INSTRUCTIONS TO FOLLOW:
Every line of the listing must be repeated exactly.

EXERCISE DATA:
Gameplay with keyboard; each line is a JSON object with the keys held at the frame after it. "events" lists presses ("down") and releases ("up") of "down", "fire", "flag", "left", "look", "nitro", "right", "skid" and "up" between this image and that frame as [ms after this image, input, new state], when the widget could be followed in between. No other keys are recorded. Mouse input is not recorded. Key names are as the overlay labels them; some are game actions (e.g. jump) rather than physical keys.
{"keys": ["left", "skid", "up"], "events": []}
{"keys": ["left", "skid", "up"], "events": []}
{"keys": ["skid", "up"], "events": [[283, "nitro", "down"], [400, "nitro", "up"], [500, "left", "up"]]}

YOUR SOLUTION:
Gameplay with keyboard; each line is a JSON object with the keys held at the frame after it. "events" lists presses ("down") and releases ("up") of "down", "fire", "flag", "left", "look", "nitro", "right", "skid" and "up" between this image and that frame as [ms after this image, input, new state], when the widget could be followed in between. No other keys are recorded. Mouse input is not recorded. Key names are as the overlay labels them; some are game actions (e.g. jump) rather than physical keys.
{"keys": ["left", "skid", "up"], "events": []}
{"keys": ["left", "skid", "up"], "events": []}
{"keys": ["skid", "up"], "events": [[283, "nitro", "down"], [400, "nitro", "up"], [500, "left", "up"]]}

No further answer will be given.